Humor and satire were a large part of the content of the trench journals. Most works of this type took the form of black humor, sometimes making light of subjects widely considered more serious. Short songs ("ditties") and poems often joked about terrible conditions, fear of death, and general cynicism on the perceived hopelessness and pointlessness of the war. The journal of the 55th West Lancashire Division, Sub Rosa, included this poem in 1917:
Little Jack Wrench

Sat down in a trench

With a 'pork and beans' and some bread,

When an Allemande shell

On the parapet fell

So he got 'iron rations' instead.

== Publication and distribution ==
Most journals were manufactured at or near the front lines of the trenches. However, there were many different methods of manufacture, copying, and distribution. For example, some journals were physically printed away from the trenches in England, while some used abandoned printing presses found in old printeries. In terms of duplication, materials such as carbon paper, typewriters, and stencils were used, contributing to the informal and handmade appearance of the magazines.

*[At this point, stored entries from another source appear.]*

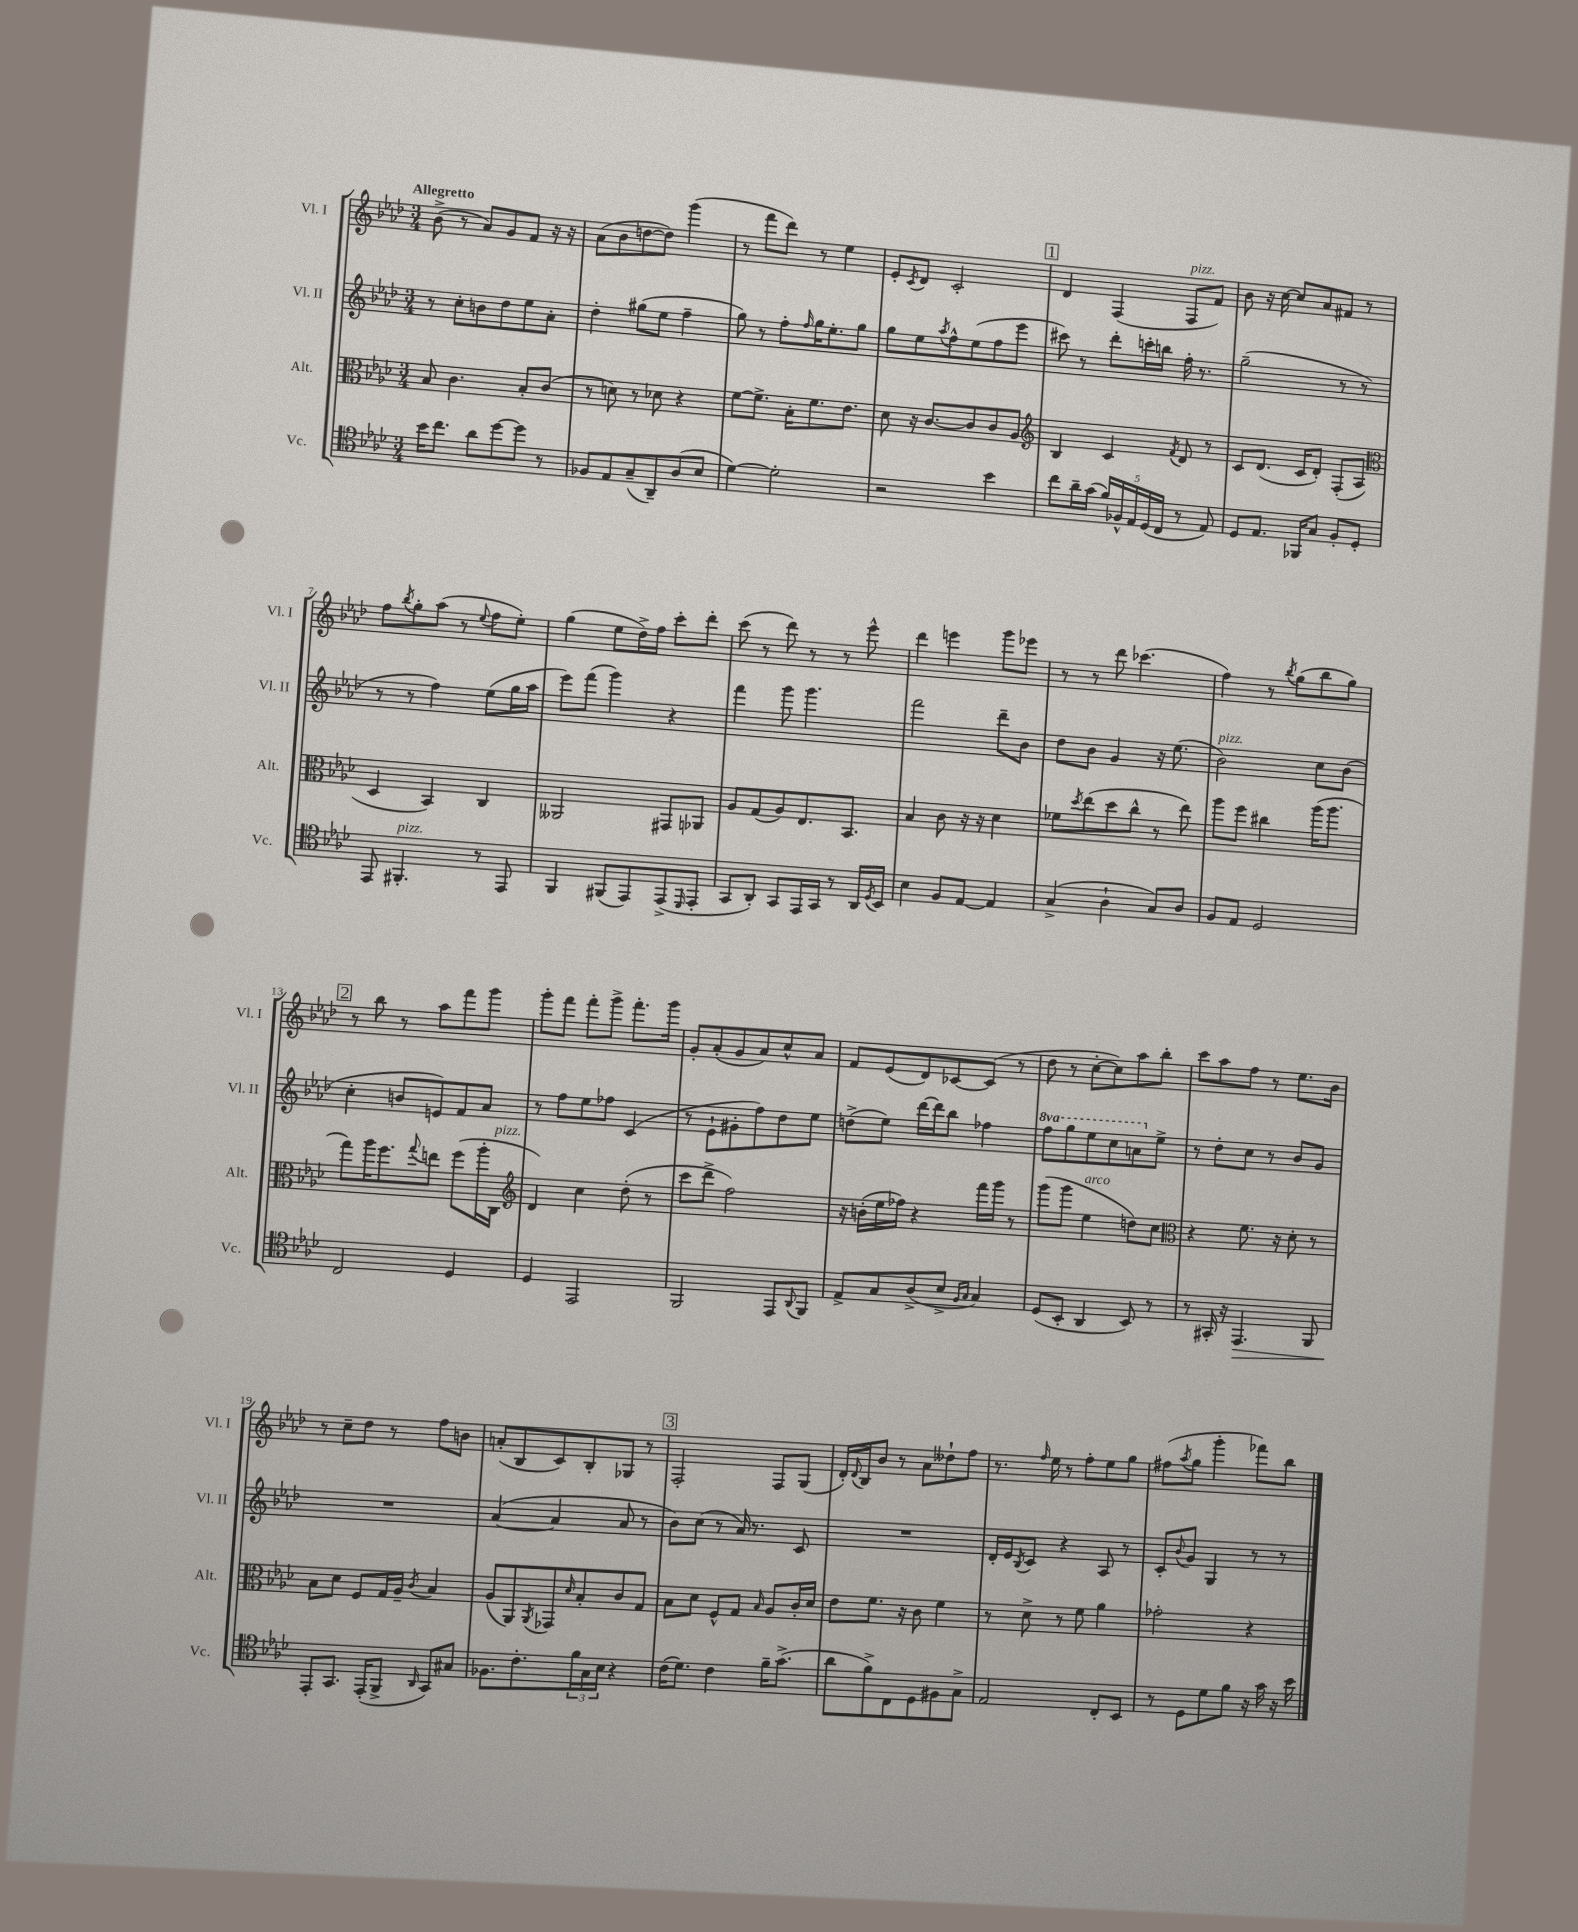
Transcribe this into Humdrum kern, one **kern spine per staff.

**kern	**dynam	**kern	**kern	**kern
*part4	*part4	*part3	*part2	*part1
*staff4	*staff4	*staff3	*staff2	*staff1
*I"Vc.	*	*I"Alt.	*I"Vl. II	*I"Vl. I
*I'Vc.	*	*I'Alt.	*I'Vl. II	*I'Vl. I
*clefC4	*	*clefC3	*clefG2	*clefG2
*k[b-e-a-d-]	*	*k[b-e-a-d-]	*k[b-e-a-d-]	*k[b-e-a-d-]
*M3/4	*	*M3/4	*M3/4	*M3/4
=1	=1	=1	=1	=1
!	!	!	!	!LO:TX:a:B:t=Allegretto
16b-\KL	.	8B-/	8r	(8b-^\
8.cc\J	.	.	.	.
.	.	4.c\	8cc'\L	8r
8a-\L	.	.	8bn\	8a-/L)
[8dd-\	.	.	8dd-\	8g/
8dd-\J]	.	8B-'/L	8ee-\	8f/J
8r	.	(8c/J	8a-'\J	16r
.	.	.	.	16r
=2	=2	=2	=2	=2
8F-X/L	.	8r	4dd-'\	(8a-\L
8E-/	.	8dn\)	.	8b-\
(8G~/	.	8r	(8gg#X\L	[8ddn\
8AA-~/)	.	8d-X\	8ee-\J	8dd\J])
(8A-/	.	4r	4ff~\	(4ggg\
8B-/J	.	.	.	.
=3	=3	=3	=3	=3
[4d-\)	.	[8f\L	8gg\)	8r
.	.	8.f^\J]	8r	8fff\L
2d-'\]	.	.	8ff'\L	8ddd-\J)
.	.	16B-'\KL	.	.
.	.	.	16qqff/	.
.	.	8.f\	16gg\K	8r
.	.	.	8.ee-'\	.
.	.	.	.	4ee-\
.	.	8.e-\J	.	.
.	.	.	8gg\J	.
=4	=4	=4	=4	=4
2r	.	8d-\	8gg\L	8e-'/L
.	.	.	.	8qc/
.	.	16r	8ee-\	8d-/J
.	.	[8.c/L	.	.
.	.	.	8qaa-/	.
.	.	.	8ff^^\	2c'/
.	.	8c/]	(8ee-\	.
4b-\	.	8c/	8ff\	.
.	.	8A-/J	8eee-\J	.
!!LO:REH:place=s1:t=1
=5	=5	=5	=5	=5
*	*	*clefG2	*	*
8cc\L	.	4B-/	8ccc#X\)	4d-/
16a-~\L	.	.	8r	.
(16g\JJ	.	.	.	.
20f/LL)	.	4c/	8ddd-'\L	(4F/
20F-X^^/	.	.	.	.
20E-/	.	.	.	.
.	.	.	16cccn'\L	.
(20D-/	.	.	.	.
.	.	.	16bbn\JJ	.
20C/JJ	.	.	.	.
.	.	8qf/	.	.
!	!	!	!	!LO:TX:a:i:t=pizz.
8r	.	8d-/	16ff'\	8F/L
.	.	.	8.r	.
8E-/)	.	8r	.	8f/J)
=6	=6	=6	=6	=6
8D-/L	.	8c/L	(2gg~\	8b-\
8.E-/J	.	(8.d-/J	.	16r
.	.	.	.	[16cc\
.	.	.	.	8cc/L]
16FF-X/KL	.	16c/KL	.	.
8G/J	.	8d-'/J)	.	8a-/
8F'/L	.	(8F'/L	8r	8f#X/J
8D-'/J	.	8A-/J	8r	8r
!!LO:LB:g=z
=7	=7	=7	=7	=7
*	*	*clefC3	*	*
8EE-/	.	4D-/	8r	8ff\L
.	.	.	.	8qbb-/
!LO:TX:a:i:t=pizz.	!	!	!	!
4.FF#X'/	.	.	8r	8gg'\
.	.	4BB-/)	4ff\)	(8aa-\J
.	.	.	.	8r
.	.	.	.	8qqee-/
8r	.	4C/	(8ee-\L	8ff\L
8EE-/	.	.	16gg\L	8ee-'\J)
.	.	.	16aa-\JJ	.
=8	=8	=8	=8	=8
4FF/	.	2AA--X/	8eee-\L)	(4gg\
.	.	.	(8fff\J	.
(8FF#X/L	.	.	4ggg\)	8ee-\L
8EE-/)	.	.	.	16dd-^\L)
.	.	.	.	16ff\JJ
(8EE-^/	.	8GG#X/L	4r	8ccc'\L
16qqDD-/	.	.	.	.
8EE-'/J	.	8AA-X/J	.	8ddd-'\J
=9	=9	=9	=9	=9
8GG/L	.	8A-/L	4fff\	(8ccc\
8AA-'/J)	.	(8G/	.	8r
8GG/L	.	8A-/)	8ggg\	8ddd-\)
16EE-/L	.	8.E-/	4.ggg\	8r
16GG/JJ	.	.	.	.
8r	.	.	.	8r
.	.	8.BB-/J	.	.
16AA-/LL	.	.	.	8eee-^^\
8qD-/	.	.	.	.
16BB-/JJ	.	.	.	.
=10	=10	=10	=10	=10
4B-\	.	4B-/	2fff\	4ddd-\
8F/L	.	8c\	.	4eeen\
[8E-/J	.	16r	.	.
.	.	16r	.	.
4E-/]	.	4d-\	8ddd-~\L	8ggg\L
.	.	.	8b-\J	8eee-X\J
=11	=11	=11	=11	=11
(4G^/	.	8f-X\L	8dd-\L	8r
.	.	8qdd-/	.	.
.	.	(8ee-\	8b-\J	8r
4A-`\	.	8dd-\	4g/	8ddd-\
.	.	8cc^^\J	.	(4.ccc-X\
8G/L)	.	8r	16r	.
.	.	.	(8.ee-\	.
8A-/J	.	8ee-\)	.	.
=12	=12	=12	=12	=12
!	!	!	!LO:TX:a:i:t=pizz.	!
8F/L	.	8aa-\L	2b-\)	4ff\)
8E-/J	.	8ff\J	.	.
2D-/	.	4cc#X\	.	8r
.	.	.	.	8qbb-/
.	.	.	.	(8gg\L
.	.	(16aa-\KL	8cc\L	8bb-\
.	.	8.aa-\J	.	.
.	.	.	(8b-\J	8gg\J)
!!LO:LB:g=z
!!LO:REH:place=s1:t=2
=13	=13	=13	=13	=13
2C/	.	8gg\L)	4cc'\	8r
.	.	16aa-\K	.	8bb-\
.	.	8.ff\	.	.
.	.	.	8bn/L	8r
.	.	8qqgg/	.	.
.	.	8een\J	8en/)	8aa-\L
4D-/	.	(8ff\L	8f/	8fff\
.	.	16aa-'\L	8a-/J	8ggg\J
!	!	!LO:TX:a:i:t=pizz.	!	!
.	.	16C\JJ	.	.
=14	=14	=14	=14	=14
*	*	*clefG2	*	*
4D-/	.	4d-/)	8r	8ggg'\L
.	.	.	8ff\L	8fff\J
2EE-/	.	4cc\	8ee-\	8fff'\L
.	.	.	8ff-X\J	8ggg^\J
.	.	(8dd-'\	(4c/	8.fff'\L
.	.	8r	.	.
.	.	.	.	16ggg\Jk
=15	=15	=15	=15	=15
2FF/	.	8ccc\L	8r	8g'/L
.	.	8ddd-^\J	8e-`\L	(8a-'/
.	.	2ff\)	8g#X'\	8g/
.	.	.	8ff\)	8a-/)
8EE-/L	.	.	8dd-\	8cc^^/
8qqAA-/	.	.	.	.
8FF/J	.	.	8ee-\J	8a-/J
=16	=16	=16	=16	=16
8E-^/L	.	16r	(8ddn^\L	8f/L
.	.	(16bn'\LL	.	.
8G/	.	16ee-\	8ee-\J)	(8e-/
.	.	16ff-X\JJ)	.	.
(8A-^/	.	4r	[16ddd-\LL	8d-/)
.	.	.	16ddd-\J]	.
8B-^/J	.	.	8bb-\J	[8c-X/
16qqF/LL	.	.	.	.
16qqG/JJ	.	.	.	.
4G/)	.	16fff\LL	4ff-X\	(8c-/J]
.	.	16ggg\JJ	.	.
.	.	8r	.	8r
=17	=17	=17	=17	=17
*	*	*	*8va	*
(8D-/L	.	(8ggg\L	8fff\L	8dd-\
8BB-'/J	.	8ggg\J	8ggg\	8r
!	!	!LO:TX:a:i:t=arco	!	!
4AA-/	.	4ee-\	8eee-\	[8cc'\L
.	.	.	8ccc\	8cc\])
8BB-/)	.	8ddn\L)	8aan\	8aa-\
*	*	*	*X8va	*
8r	.	8cc\J	8ee-^\J	8bb-'\J
=18	=18	=18	=18	=18
*	*	*clefC3	*	*
8r	.	4r	8r	8ccc\L
16GG#X'/	.	.	8dd-'\L	8aa-\
16r	.	.	.	.
!	!LO:HP:b	!	!	!
4.EE-/	>	8.f\	8cc\J	8ff\J
.	.	.	8r	8r
.	.	16r	.	.
.	.	8d-'\	8b-/L	8.ee-\L
8FF/	.	8r	8g/J	.
.	.	.	.	16b-\Jk
!!LO:LB:g=z
=19	=19	=19	=19	=19
8EE-'/L	.	8B-\L	2.r	8r
8.GG/J	]	8d-\J	.	8cc~\L
.	.	8F/L	.	8dd-\J
(16EE-'/KL	.	.	.	.
8FF^/J	.	16G/L	.	8r
.	.	16A-~/JJ	.	.
16qqAA-/	.	8qc/	.	.
8GG/L)	.	4B-/	.	8ff\L
8G#X/J	.	.	.	8bn\J
=20	=20	=20	=20	=20
8.F-X\L	.	(8A-/L	([4a-/	(8an'/L
.	.	8AA-/)	.	8B-/
8.c'\	.	.	.	.
.	.	8qAA-/	.	.
.	.	8GG-X/	4a-/]	8c/)
.	.	16qqd-/	.	.
24f\L	.	8B-'/	.	8B-'/
24G\	.	.	.	.
24B-\JJ	.	.	.	.
4r	.	8c/	8a-/	8G-X/J
.	.	8G/J	8r	8r
!!LO:REH:place=s1:t=3
=21	=21	=21	=21	=21
(16c\KL	.	8B-\L	8b-\L)	2F'/
8.d-\J)	.	.	.	.
.	.	8d-\J	(8cc\J	.
4c\	.	8F^^/L	8r	.
.	.	8G/J	16a-/)	.
.	.	.	8.r	.
.	.	16qqB-/	.	.
16f~\KL	.	8A-/L	.	8F/L
(8.g^\J	.	.	.	.
.	.	16c'/L	8c/	(8G/J
.	.	16d-/JJ	.	.
=22	=22	=22	=22	=22
8a-\L	.	8e-\L	2.r	16d-'/LL)
.	.	.	.	8qqd-/
.	.	.	.	16B-/J
8f^\)	.	8.f\J	.	8b-/J
8C\	.	.	.	8r
.	.	16r	.	.
8D-\	.	8c\	.	8a-\L
8F#X\	.	4f\	.	8dd--X`\
8G^\J	.	.	.	8ff\J
=23	=23	=23	=23	=23
2E-/	.	8r	16d-'/LL	8.r
.	.	.	16e-/J	.
.	.	.	8qB-/	.
.	.	8d-^\	8c/J	.
.	.	.	.	16qqff/
.	.	.	.	16ee-\
.	.	8r	4r	8r
.	.	8f\	.	8ff'\L
8C'/L	.	4a-\	8A-/	8ee-\
8BB-/J	.	.	8r	8gg\J
=24	=24	=24	=24	=24
8r	.	2g-X'\	8c'/L	(8ff#X\L
.	.	.	8qqb-/	8qaa-/
8D-\L	.	.	8g/J	8gg\J
8d-\	.	.	4G/	4ggg'\
8f\J	.	.	.	.
16r	.	4r	8r	8fff-X\L)
16g\	.	.	.	.
16r	.	.	8r	8bb-\J
16b-\	.	.	.	.
==	==	==	==	==
*-	*-	*-	*-	*-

Before publication, trench journals — like any writing done by a soldier intended to be sent out — went through censorship. In the very first edition of The Wipers Times, an editorial in the beginning reads: "the shadow of censorship enveloping us causes us to refer to the war...in a cautious manner". It was for this reason, also, that the authors of the magazines were often given pseudonyms; their real names never disclosed.

While the journals were first and foremost written for other soldiers to read, some publications were distributed elsewhere. In his book The Soldiers' Press, Graham Seal states that "[the soldiers] conveyed beyond their primary readership ... a carefully constructed version of [their] experience to those back home."

== Notable publications ==
A very well-known trench magazine in the 20th century is the Wipers Times, the periodical of the British Sherwood Foresters. It was manufactured in the city of Ypres, Belgium (the name of which gave rise to the title of the magazine, since "Ypres" was often pronounced "Wipers" by the British soldiers). This particular magazine is representative of the overall cadence of trench literature, being cynical, yet satirical and lighthearted. In the fourth edition of the Wipers Times (also called The "New Church" Times), a satirical essay entitled "The Lecture" begins as follows:If at any time you happen to be at all depressed—though of course this is extremely unlikely out here where there is so much to interest and delight one—find out whether there is a lecture on anywhere, given by the G.S.O. first or second of a Division about to be relieved, to the officers of the relieving Division, and go to it at once. It will make you realise that war is worth while.Although hundreds of trench journals existed, the Wipers Times is one of the most widely known and remembered. It has inspired multiple forms of media in the modern day, including the 2013 movie of the same name, the 2006 book by Ian Hislop, and the 2016 play by Hislop and Nick Newman.